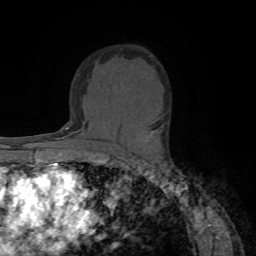
Breast MRI (dynamic contrast-enhanced), one axial slice; position 46 of 72 along the scan axis; cropped to one breast; dynamic contrast-enhanced series, time point 2 of 7 at this slice position (early post-contrast); 1.5 T; TE 4.2 ms, TR 8.7 ms; 2.2 mm slice thickness; 256 × 256 image matrix, field of view 180 × 180 mm. Female patient.
Annotated regions visible in this slice (semi-automatically segmented with operator editing):
- enhancing-tissue mask used for the functional tumour volume (all voxels passing the contrast-enhancement thresholds inside the analysis volume; usually the tumour): bounding box [x1, y1, x2, y2] px = [146, 131, 153, 140]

* [What is expected]: Reproduce all of the data exactly, omitting each picture it holds.

* [Response to the task]:
Breast MRI (dynamic contrast-enhanced), one axial slice; position 46 of 72 along the scan axis; cropped to one breast; dynamic contrast-enhanced series, time point 2 of 7 at this slice position (early post-contrast); 1.5 T; TE 4.2 ms, TR 8.7 ms; 2.2 mm slice thickness; 256 × 256 image matrix, field of view 180 × 180 mm. Female patient.
Annotated regions visible in this slice (semi-automatically segmented with operator editing):
- enhancing-tissue mask used for the functional tumour volume (all voxels passing the contrast-enhancement thresholds inside the analysis volume; usually the tumour): bounding box [x1, y1, x2, y2] px = [146, 131, 153, 140]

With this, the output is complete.